Jornal Estado de Minas

ARTIGO

Precisamos falar sobre arbitragem


Suzana Cremasco 
Doutora em Direito pela UFMG, professora de processo civil do Ibmec e sócia-fundadora do escritório Suzana Cremasco Advocacia


Arbitragem é um método extrajudicial de solução de conflitos, por meio do qual pessoas capazes – no exercício da sua autonomia privada – fazem a opção por submeter disputas relativas a direitos patrimoniais e disponíveis a um ou mais árbitros que são por elas indicados e que têm a sua confiança para atuar como tal. Esses árbitros são considerados “juízes de fato e de direito” e a sua sentença “não está sujeita a recurso ou homologação pelo Poder Judiciário”, embora possa ser objeto de ação anulatória, desde que presentes uma das hipóteses legais previstas no art. 32 da Lei 9.307/96, que há mais de 25 anos, disciplina a arbitragem entre nós. 





O Brasil tem, na sua origem, um dos sistemas mais modernos e avançados de arbitragem do mundo e, ano após ano, tem se dedicado à formação de profissionais qualificados para atuarem com o instituto. Não por outra razão, o país ocupa uma das principais posições em número de usuários de arbitragem, vem vendo crescer o número de arbitragens e valores custodiados ano após ano, vem recebendo o ingresso de novos atores e é considerado na comunidade internacional como um local “arbitration friendly”. 

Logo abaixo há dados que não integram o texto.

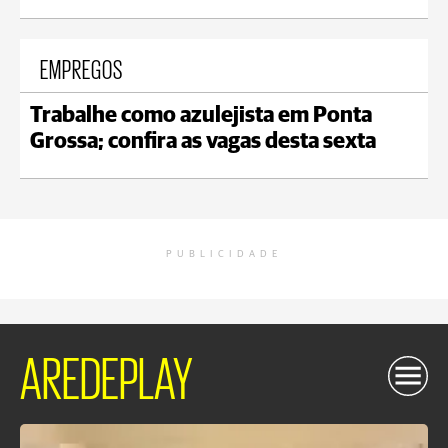
EMPREGOS
Trabalhe como azulejista em Ponta
Grossa; confira as vagas desta sexta
PUBLICIDADE
AREDEPLAY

Entre os seus diferenciais, a arbitragem é um método de solução de conflitos ágil – pois as decisões finais são alcançadas de forma bem mais célere que no Poder Judiciário –, que entrega decisões de qualidade – proferidas por profissionais especializados nos temas objeto das disputas e seguro – na medida em que a legislação existente garante a observância do contraditório e da ampla defesa em favor das partes, a imparcialidade dos árbitros no desempenho das suas funções e a necessidade de fundamentação das suas decisões. 

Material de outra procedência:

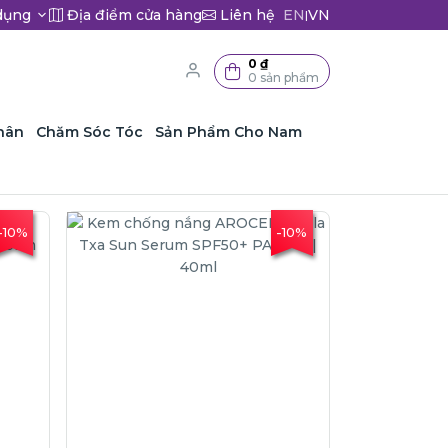
dụng
Địa điểm cửa hàng
Liên hệ
EN
VN
|
0 ₫
0 sản phẩm
hân
Chăm Sóc Tóc
Sản Phẩm Cho Nam
-10%
-10%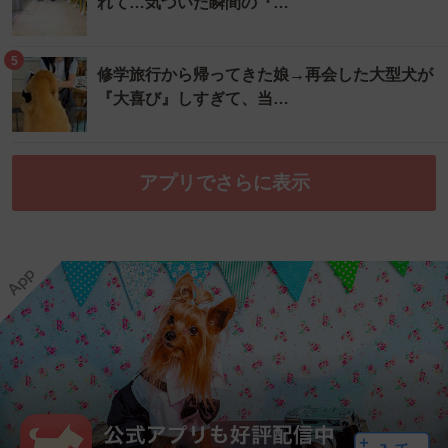
れて…気づいた瞬間の『…
5
修学旅行から帰ってきた娘→再会した大型犬が
『大喜び』しすぎて、当…
アプリでさらに表示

Mas justamente por ser um sistema ágil e contar com o julgamento de questões complexas por especialistas, o uso da arbitragem passou a impor derrotas acachapantes a litigantes que outrora se valiam do Poder Judiciário e de seus muitos desafios (número excessivo de recursos, demora nas decisões e carga de trabalho excessiva de magistrados, por exemplo) para protelar as suas disputas e, não raro, vencê-las. E foi ao alcançar esses litigantes e contrariar os seus interesses, que a arbitragem passou a sofrer, ao longo dos últimos anos, ataques quanto a “parcialidade dos árbitros”, “falta de transparência” e “insegurança”, numa tentativa de descredibilizar o instituto e proporcionar um desvio de narrativa que nem de longe corresponde àquilo que acontece nas centenas de procedimentos arbitrais em curso no país – e o irrisório número de sentenças arbitrais anuladas entre aquelas sentenças proferidas e que são objeto de ação anulatória é dado evidente disso. Como evidente também é quem são os agentes por trás dos ataques, seus interesses e suas motivações cinzentas. 

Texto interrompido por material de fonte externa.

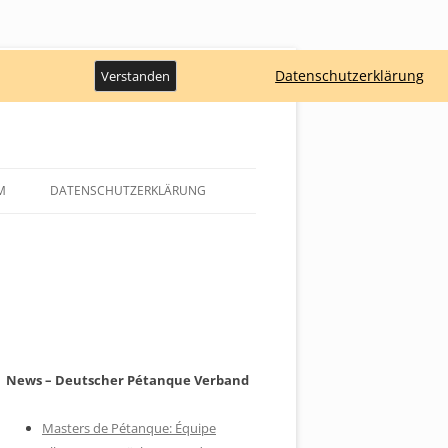
Datenschutzerklärung
Verstanden
M
DATENSCHUTZERKLÄRUNG
News – Deutscher Pétanque Verband
Masters de Pétanque: Équipe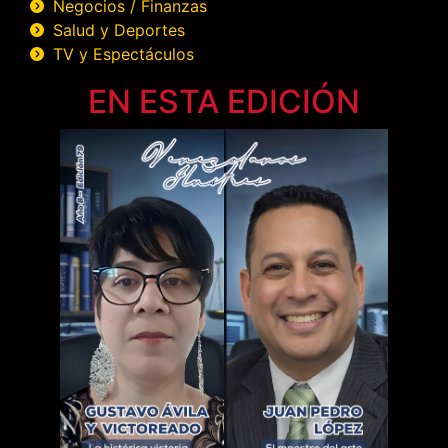
Negocios / Finanzas
Salud y Deportes
TV y Espectáculos
EN ESTA EDICIÓN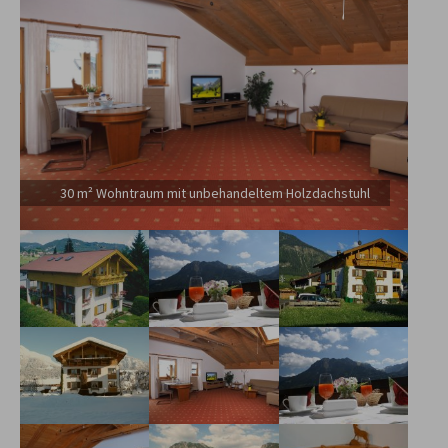
30 m² Wohntraum mit unbehandeltem Holzdachstuhl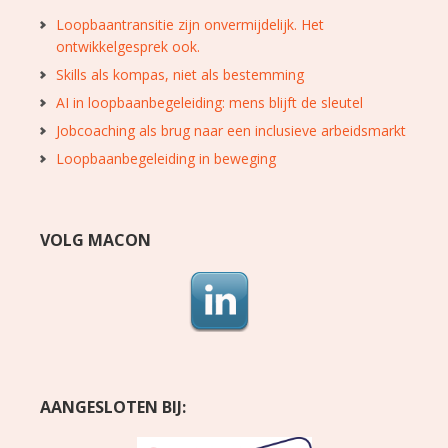
Loopbaantransitie zijn onvermijdelijk. Het
ontwikkelgesprek ook.
Skills als kompas, niet als bestemming
AI in loopbaanbegeleiding: mens blijft de sleutel
Jobcoaching als brug naar een inclusieve arbeidsmarkt
Loopbaanbegeleiding in beweging
VOLG MACON
AANGESLOTEN BIJ: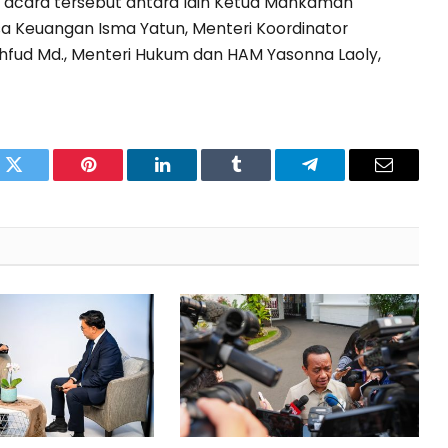
 acara tersebut antara lain Ketua Mahkamah
sa Keuangan Isma Yatun, Menteri Koordinator
hfud Md., Menteri Hukum dan HAM Yasonna Laoly,
.
pp
Twitter
Pinterest
LinkedIn
Tumblr
Telegram
Email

Não se tem dúvidas de que a arbitragem pode e deve continuar evoluindo, como vem ocorrendo ao longo das últimas três décadas, para que se torne cada vez melhor e mais eficiente. Mas essa evolução, contudo, deve passar pelo debate sério – e especialmente técnico – de eventuais propostas de mudança, que tome em conta a experiência daquilo que é a realidade da arbitragem no país – e não um cenário fantasioso –, e que busque aproximar o sistema brasileiro, cada vez mais, das melhores práticas internacionais e não pretender lançá-lo às trevas e destruí-lo, com prejuízos inimagináveis aos investimentos e aos negócios no país.